Cocoa crisis: Your favourite piece of dessert is going to cost more


By AGENCY

Most of the world's cocoa is grown in west Africa, with Ghana and Ivory Coast the two leading supplier nations. However, production has not matched market demand for the past three years. — dpa

COCOA bean prices have doubled since the start of the year, raising the prospect of dramatically pricier chocolate during two of the world’s biggest sweet-filled religious festivities, Easter and Eid.

Mondelez, which lists Cadbury and Toblerone among its brands, said in a recent earnings call that it would have to raise prices of its chocolates due to cocoa inflation.
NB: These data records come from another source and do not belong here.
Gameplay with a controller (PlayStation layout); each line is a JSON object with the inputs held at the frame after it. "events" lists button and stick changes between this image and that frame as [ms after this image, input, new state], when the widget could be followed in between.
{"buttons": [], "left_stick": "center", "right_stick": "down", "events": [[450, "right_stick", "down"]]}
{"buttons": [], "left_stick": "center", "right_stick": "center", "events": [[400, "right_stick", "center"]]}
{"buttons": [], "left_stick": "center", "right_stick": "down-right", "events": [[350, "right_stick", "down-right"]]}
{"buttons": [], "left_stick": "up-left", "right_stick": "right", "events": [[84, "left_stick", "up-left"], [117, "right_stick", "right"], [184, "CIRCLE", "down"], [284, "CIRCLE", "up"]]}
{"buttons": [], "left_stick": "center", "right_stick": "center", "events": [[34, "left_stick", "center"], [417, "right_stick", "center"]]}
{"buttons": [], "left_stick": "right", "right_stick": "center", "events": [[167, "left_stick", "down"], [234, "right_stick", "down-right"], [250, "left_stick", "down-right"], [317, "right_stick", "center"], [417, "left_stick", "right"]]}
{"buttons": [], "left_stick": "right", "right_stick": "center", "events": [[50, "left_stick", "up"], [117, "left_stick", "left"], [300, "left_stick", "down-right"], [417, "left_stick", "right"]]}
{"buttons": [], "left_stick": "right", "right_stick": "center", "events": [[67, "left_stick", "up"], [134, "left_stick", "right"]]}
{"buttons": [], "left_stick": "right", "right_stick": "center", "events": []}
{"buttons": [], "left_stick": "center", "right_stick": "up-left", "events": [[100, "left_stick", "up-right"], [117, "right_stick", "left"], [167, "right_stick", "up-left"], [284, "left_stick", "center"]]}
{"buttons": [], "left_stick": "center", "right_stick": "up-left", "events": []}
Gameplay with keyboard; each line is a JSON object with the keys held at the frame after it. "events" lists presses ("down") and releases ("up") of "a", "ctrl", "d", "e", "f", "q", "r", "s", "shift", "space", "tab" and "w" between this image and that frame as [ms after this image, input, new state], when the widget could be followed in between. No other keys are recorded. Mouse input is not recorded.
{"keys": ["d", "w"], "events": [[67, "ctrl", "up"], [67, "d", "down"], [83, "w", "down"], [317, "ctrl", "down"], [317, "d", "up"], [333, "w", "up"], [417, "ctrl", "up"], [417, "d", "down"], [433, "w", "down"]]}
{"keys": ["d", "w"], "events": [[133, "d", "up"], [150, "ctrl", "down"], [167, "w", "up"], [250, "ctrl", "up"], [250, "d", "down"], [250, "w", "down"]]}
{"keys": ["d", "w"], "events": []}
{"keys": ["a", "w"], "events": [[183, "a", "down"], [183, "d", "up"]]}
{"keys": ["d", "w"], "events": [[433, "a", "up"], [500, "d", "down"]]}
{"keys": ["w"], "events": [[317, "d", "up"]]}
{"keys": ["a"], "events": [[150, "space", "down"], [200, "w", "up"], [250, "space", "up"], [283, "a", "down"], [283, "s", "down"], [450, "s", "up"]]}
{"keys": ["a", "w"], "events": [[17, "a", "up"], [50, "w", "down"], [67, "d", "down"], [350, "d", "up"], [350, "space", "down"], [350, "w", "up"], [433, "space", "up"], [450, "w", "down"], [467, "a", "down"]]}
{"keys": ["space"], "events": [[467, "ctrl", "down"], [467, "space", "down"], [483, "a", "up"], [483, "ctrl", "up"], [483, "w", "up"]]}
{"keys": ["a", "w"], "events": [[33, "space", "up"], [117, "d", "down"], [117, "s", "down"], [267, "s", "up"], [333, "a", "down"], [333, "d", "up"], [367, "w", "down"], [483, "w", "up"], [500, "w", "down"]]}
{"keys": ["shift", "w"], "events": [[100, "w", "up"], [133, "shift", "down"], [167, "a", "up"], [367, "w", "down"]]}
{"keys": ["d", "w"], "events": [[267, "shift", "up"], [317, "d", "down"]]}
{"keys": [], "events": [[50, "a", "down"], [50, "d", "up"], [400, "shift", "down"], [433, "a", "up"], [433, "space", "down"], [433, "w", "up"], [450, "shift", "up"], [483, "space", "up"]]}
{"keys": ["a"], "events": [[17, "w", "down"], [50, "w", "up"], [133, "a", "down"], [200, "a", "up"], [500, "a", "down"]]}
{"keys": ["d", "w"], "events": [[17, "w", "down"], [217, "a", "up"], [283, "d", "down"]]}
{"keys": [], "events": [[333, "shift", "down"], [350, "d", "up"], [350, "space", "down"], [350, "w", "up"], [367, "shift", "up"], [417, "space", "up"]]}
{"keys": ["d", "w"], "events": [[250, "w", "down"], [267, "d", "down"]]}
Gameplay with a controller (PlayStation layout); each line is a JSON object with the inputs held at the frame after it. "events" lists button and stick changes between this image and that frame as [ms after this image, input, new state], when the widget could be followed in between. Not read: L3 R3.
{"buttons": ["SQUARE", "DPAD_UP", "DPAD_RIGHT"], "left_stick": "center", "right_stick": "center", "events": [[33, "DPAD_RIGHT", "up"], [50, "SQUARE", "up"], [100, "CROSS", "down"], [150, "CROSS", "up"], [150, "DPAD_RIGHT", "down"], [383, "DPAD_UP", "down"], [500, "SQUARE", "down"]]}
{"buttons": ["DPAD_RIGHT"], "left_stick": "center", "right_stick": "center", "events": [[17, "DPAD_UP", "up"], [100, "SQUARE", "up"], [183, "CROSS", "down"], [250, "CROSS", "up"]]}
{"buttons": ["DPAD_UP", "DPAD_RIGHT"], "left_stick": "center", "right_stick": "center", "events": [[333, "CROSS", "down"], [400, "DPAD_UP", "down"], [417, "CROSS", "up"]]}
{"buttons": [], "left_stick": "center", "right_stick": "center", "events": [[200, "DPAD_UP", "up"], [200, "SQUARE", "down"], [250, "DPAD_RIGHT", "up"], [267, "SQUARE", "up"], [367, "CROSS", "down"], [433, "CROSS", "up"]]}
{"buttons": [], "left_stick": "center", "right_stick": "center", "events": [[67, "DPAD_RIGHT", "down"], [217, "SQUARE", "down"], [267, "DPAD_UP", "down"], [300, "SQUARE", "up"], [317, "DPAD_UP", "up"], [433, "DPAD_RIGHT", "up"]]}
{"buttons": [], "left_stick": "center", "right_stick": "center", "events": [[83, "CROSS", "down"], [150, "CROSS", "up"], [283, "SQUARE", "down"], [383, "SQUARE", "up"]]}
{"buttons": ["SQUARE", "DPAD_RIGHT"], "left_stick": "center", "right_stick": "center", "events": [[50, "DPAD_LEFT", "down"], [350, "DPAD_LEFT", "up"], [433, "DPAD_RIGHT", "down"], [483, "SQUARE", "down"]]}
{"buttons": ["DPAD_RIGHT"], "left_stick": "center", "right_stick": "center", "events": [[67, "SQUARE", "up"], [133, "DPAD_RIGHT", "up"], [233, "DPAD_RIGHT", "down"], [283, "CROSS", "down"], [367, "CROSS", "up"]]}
CoBank, a United States-based co-op lender to agribusinesses, warned in a report that “additional price hikes for chocolate confections throughout the year are likely.”

Prices on the cocoa futures market had topped US$5,000 (RM23,697) a tonne by early February, the highest since 1977, before some contracts last week hit the highest on record when soaring above US$8,400 (RM39,811), taking prices to triple what they were a decade ago.

Most of the world’s cocoa is grown in west Africa, with Ghana and Ivory Coast the two leading supplier nations. However, production has not matched market demand for the past three years, forcing prices up even before recent storms, crop diseases and factory closures further disrupted harvests and the bean processors.

Chocolate makers might have to raise prices due to cocoa inflation.Chocolate makers might have to raise prices due to cocoa inflation.

The International Cocoa Organisation (ICCO) said on Feb 29 that the global supply deficit could grow to 374,000 tonnes in 2023-24, up from an already-high 74,000 tonnes in 2022-23.

“Significant declines in production are expected from the top producing countries as they are envisaged to feel the detrimental effect of unfavourable weather conditions and diseases,” the ICCO said, with supply expected to fall by 11% this year even as demand increases by 5%.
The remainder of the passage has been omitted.